"SEED's Organic Classroom Program, has the potential to help transform our education system by fostering inspiring learning and participation in food growth using Permaculture principles. In this way it can help to prepare our society for the radical changes that lie ahead in the production and distribution of food. I support SEED and their work at transforming learning through Permaculture."
Cameron M. Dugmore MPP, then Provincial Minister for EducationTeachers for Permaculture Education
This is the starting point for out work with schools. The courseaccomplishes skills transfer and helps us to identify champions to partner through the schools-based work.
This five day course incorporates participatory learning and covers the planning and design of a schools Permaculture, the necessary organic methodology to bring the plans to fruition; it also equips teachers with resource management skills and how teach Permaculture and deliver the teaching outcomes of the National Curriculum Statements (NCS). The course empowers 30 teachers from 10-15 schools to initiate a Permaculture project at their own schools and link this to teaching practice.
The Organic Classroom Programme
The Organic Classroom has been a success because of the way it completely transforms the learning environment. It brings an agriculturally productive ecosystem, with the diversity, stability and resilience of natural ecosystems, directly into the school grounds.
The Organic Classroom Program partners schools for three years, each year with a slightly different focus building on the skills of the previous year. We identify champions in each school, teachers who are eager and interested and give them support and encouragement. Our facilitators provide
weekly mentoring of teachers to plan and deliver education in the garden. Continued mentoring and support is essential to build capacity of teachers and students to affect a degree of self-sufficiency for each school. SEEDs lessons are based on the needs of the garden and the Western Cape Education Department's compulsory work schedule for teachers. This means that SEEDs work supports teachers in the relevant delivery of Outcomes Based Education. After three years we leave each school with inspired learners and teachers, and a productive, beautiful garden for food security and education.

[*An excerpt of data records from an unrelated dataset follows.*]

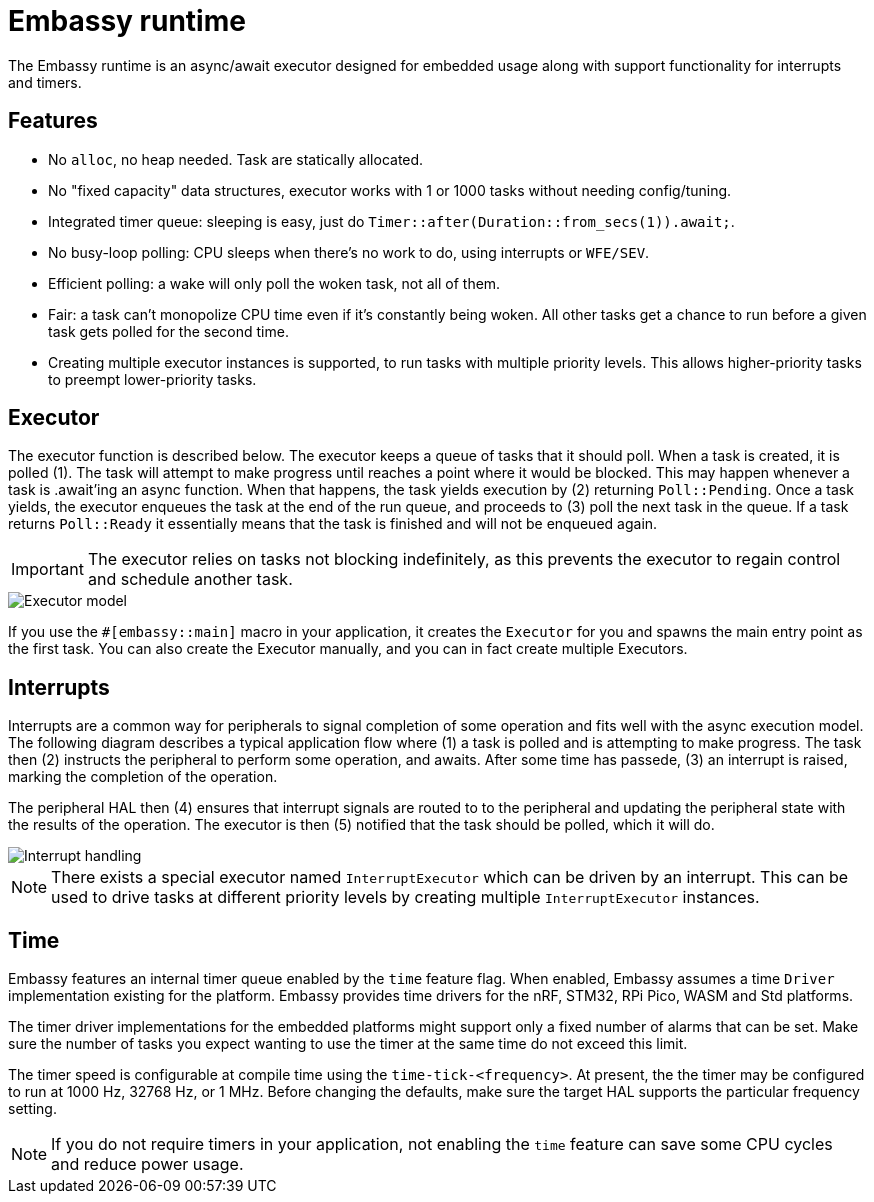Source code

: = Embassy runtime

The Embassy runtime is an async/await executor designed for embedded usage along with support functionality for interrupts and timers.

== Features

* No `alloc`, no heap needed. Task are statically allocated.
* No "fixed capacity" data structures, executor works with 1 or 1000 tasks without needing config/tuning.
* Integrated timer queue: sleeping is easy, just do `Timer::after(Duration::from_secs(1)).await;`.
* No busy-loop polling: CPU sleeps when there's no work to do, using interrupts or `WFE/SEV`.
* Efficient polling: a wake will only poll the woken task, not all of them.
* Fair: a task can't monopolize CPU time even if it's constantly being woken. All other tasks get a chance to run before a given task gets polled for the second time.
* Creating multiple executor instances is supported, to run tasks with multiple priority levels. This allows higher-priority tasks to preempt lower-priority tasks.

== Executor

The executor function is described below. The executor keeps a queue of tasks that it should poll. When a task is created, it is polled (1). The task will attempt to make progress until reaches a point where it would be blocked. This may happen whenever a task is .await'ing an async function. When that happens, the task yields execution by (2) returning `Poll::Pending`. Once a task yields, the executor enqueues the task at the end of the run queue, and proceeds to (3) poll the next task in the queue. If a task returns `Poll::Ready` it essentially means that the task is finished and will not be enqueued again.

IMPORTANT: The executor relies on tasks not blocking indefinitely, as this prevents the executor to regain control and schedule another task.

image::embassy_executor.png[Executor model]

If you use the `#[embassy::main]` macro in your application, it creates the `Executor` for you and spawns the main entry point as the first task. You can also create the Executor manually, and you can in fact create multiple Executors.


== Interrupts

Interrupts are a common way for peripherals to signal completion of some operation and fits well with the async execution model. The following diagram describes a typical application flow where (1) a task is polled and is attempting to make progress. The task then (2) instructs the peripheral to perform some operation, and awaits. After some time has passede, (3) an interrupt is raised, marking the completion of the operation.

The peripheral HAL then (4) ensures that interrupt signals are routed to to the peripheral and updating the peripheral state with the results of the operation. The executor is then (5) notified that the task should be polled, which it will do.

image::embassy_irq.png[Interrupt handling]

NOTE: There exists a special executor named `InterruptExecutor` which can be driven by an interrupt. This can be used to drive tasks at different priority levels by creating multiple `InterruptExecutor` instances.

== Time

Embassy features an internal timer queue enabled by the `time` feature flag. When enabled, Embassy assumes a time `Driver` implementation existing for the platform. Embassy provides time drivers for the nRF, STM32, RPi Pico, WASM and Std platforms.

The timer driver implementations for the embedded platforms might support only a fixed number of alarms that can be set. Make sure the number of tasks you expect wanting to use the timer at the same time do not exceed this limit.

The timer speed is configurable at compile time using the `time-tick-<frequency>`. At present, the the timer may be configured to run at 1000 Hz, 32768 Hz, or 1 MHz. Before changing the defaults, make sure the target HAL supports the particular frequency setting.



NOTE: If you do not require timers in your application, not enabling the `time` feature can save some CPU cycles and reduce power usage.
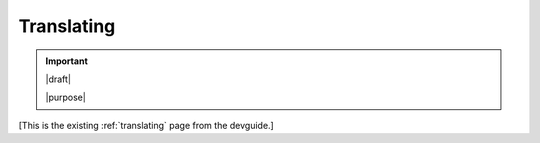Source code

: ===========
Translating
===========

.. important::

   |draft|

   |purpose|


[This is the existing :ref:`translating` page from the devguide.]
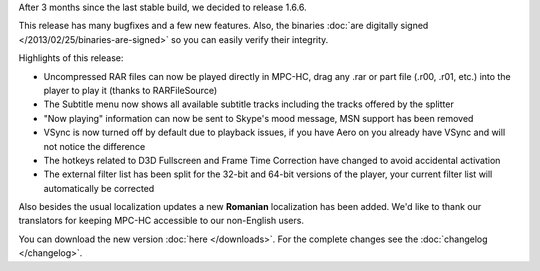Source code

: .. title: v1.6.6 is released
.. author: XhmikosR

.. abstract

After 3 months since the last stable build, we decided to release 1.6.6.

This release has many bugfixes and a few new features. Also, the binaries :doc:`are digitally signed </2013/02/25/binaries-are-signed>`
so you can easily verify their integrity.

.. body

Highlights of this release:

* Uncompressed RAR files can now be played directly in MPC-HC, drag any .rar or part file (.r00, .r01, etc.) into the player to play it (thanks to RARFileSource)
* The Subtitle menu now shows all available subtitle tracks including the tracks offered by the splitter
* "Now playing" information can now be sent to Skype's mood message, MSN support has been removed
* VSync is now turned off by default due to playback issues, if you have Aero on you already have VSync and will not notice the difference
* The hotkeys related to D3D Fullscreen and Frame Time Correction have changed to avoid accidental activation
* The external filter list has been split for the 32-bit and 64-bit versions of the player, your current filter list will automatically be corrected

Also besides the usual localization updates a new **Romanian** localization has been added.
We'd like to thank our translators for keeping MPC-HC accessible to our non-English users.

You can download the new version :doc:`here </downloads>`. For the complete changes see the :doc:`changelog </changelog>`.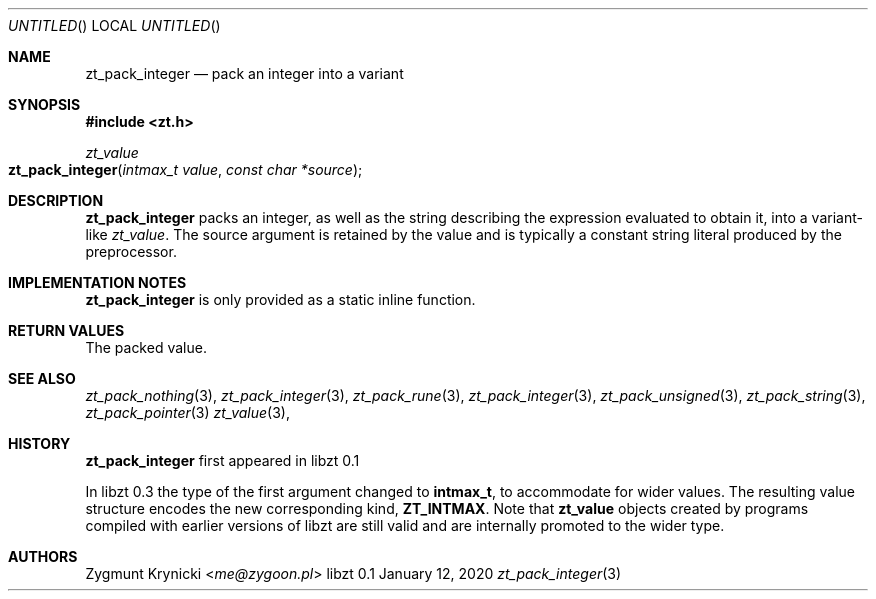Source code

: .Dd January 12, 2020
.Os libzt 0.1
.Dt zt_pack_integer 3 PRM
.Sh NAME
.Nm zt_pack_integer
.Nd pack an integer into a variant
.Sh SYNOPSIS
.In zt.h
.Ft zt_value
.Fo zt_pack_integer
.Fa "intmax_t value"
.Fa "const char *source"
.Fc
.Sh DESCRIPTION
.Nm
packs an integer, as well as the string describing the expression evaluated to
obtain it, into a variant-like
.Ft zt_value .
The source argument is retained by the value and is typically a constant
string literal produced by the preprocessor.
.Sh IMPLEMENTATION NOTES
.Nm
is only provided as a static inline function.
.Sh RETURN VALUES
The packed value.
.Sh SEE ALSO
.Xr zt_pack_nothing 3 ,
.Xr zt_pack_integer 3 ,
.Xr zt_pack_rune 3 ,
.Xr zt_pack_integer 3 ,
.Xr zt_pack_unsigned 3 ,
.Xr zt_pack_string 3 ,
.Xr zt_pack_pointer 3
.Xr zt_value 3 ,
.Sh HISTORY
.Nm
first appeared in libzt 0.1
.Pp
In libzt 0.3 the type of the first argument changed to
.Nm intmax_t ,
to accommodate for wider values. The resulting value structure encodes the
new corresponding kind,
.Nm ZT_INTMAX .
Note that
.Nm zt_value
objects created by programs compiled with earlier versions of libzt
are still valid and are internally promoted to the wider type.
.Sh AUTHORS
.An "Zygmunt Krynicki" Aq Mt me@zygoon.pl
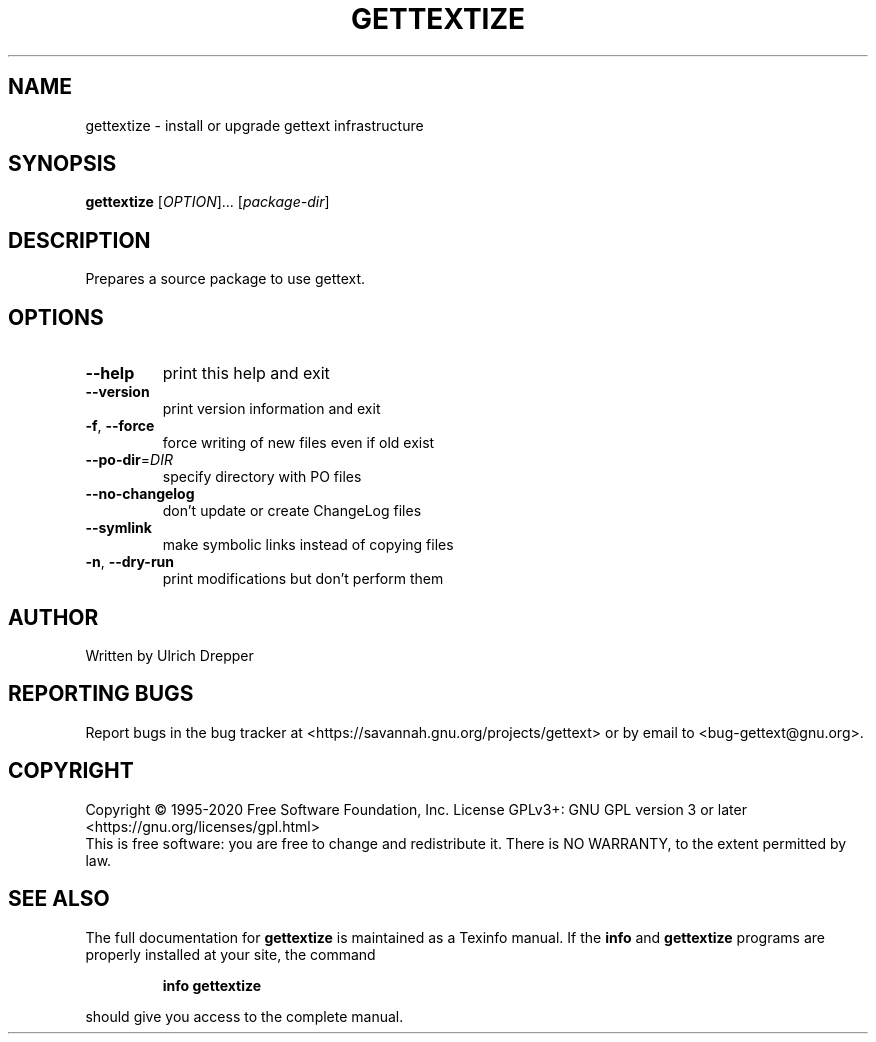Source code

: .\" DO NOT MODIFY THIS FILE!  It was generated by help2man 1.47.6.
.TH GETTEXTIZE "1" "April 2020" "GNU gettext-tools 0.20.2" "User Commands"
.SH NAME
gettextize \- install or upgrade gettext infrastructure
.SH SYNOPSIS
.B gettextize
[\fI\,OPTION\/\fR]... [\fI\,package-dir\/\fR]
.SH DESCRIPTION
.\" Add any additional description here
.PP
Prepares a source package to use gettext.
.SH OPTIONS
.TP
\fB\-\-help\fR
print this help and exit
.TP
\fB\-\-version\fR
print version information and exit
.TP
\fB\-f\fR, \fB\-\-force\fR
force writing of new files even if old exist
.TP
\fB\-\-po\-dir\fR=\fI\,DIR\/\fR
specify directory with PO files
.TP
\fB\-\-no\-changelog\fR
don't update or create ChangeLog files
.TP
\fB\-\-symlink\fR
make symbolic links instead of copying files
.TP
\fB\-n\fR, \fB\-\-dry\-run\fR
print modifications but don't perform them
.SH AUTHOR
Written by Ulrich Drepper
.SH "REPORTING BUGS"
Report bugs in the bug tracker at <https://savannah.gnu.org/projects/gettext>
or by email to <bug\-gettext@gnu.org>.
.SH COPYRIGHT
Copyright \(co 1995\-2020 Free Software Foundation, Inc.
License GPLv3+: GNU GPL version 3 or later <https://gnu.org/licenses/gpl.html>
.br
This is free software: you are free to change and redistribute it.
There is NO WARRANTY, to the extent permitted by law.
.SH "SEE ALSO"
The full documentation for
.B gettextize
is maintained as a Texinfo manual.  If the
.B info
and
.B gettextize
programs are properly installed at your site, the command
.IP
.B info gettextize
.PP
should give you access to the complete manual.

Participating school pass through three project phases - each with a slightly different focus:
- Year 1 (Green Beginnings) starts with a consultative Permaculture Design process. The implementation includes: The Outdoor Classroom, Indigenous shelter belts, Food forests, Rain harvesting systems, Mulch and compost systems, Vegetable gardens, Herb barriers. The education component is theme-based and linked to the implementation process.
- In Year 2 (Green Practice) we really work with the food garden; planting calendars, crop rotations and building fertility so that the arden is part of the heartbeat. We plan with soup kitchen staff around plantings and harvesting and hold garden feasts. We also contunue to enrich the Permaculture systems around the food garden.
- Year 3 (Green Abundance) we begin to see the abundance from the garden; learners are involved in Economic Management Sciences (EMS) projects that make value-added products from the garden (remedies, creams, teas, fertility products).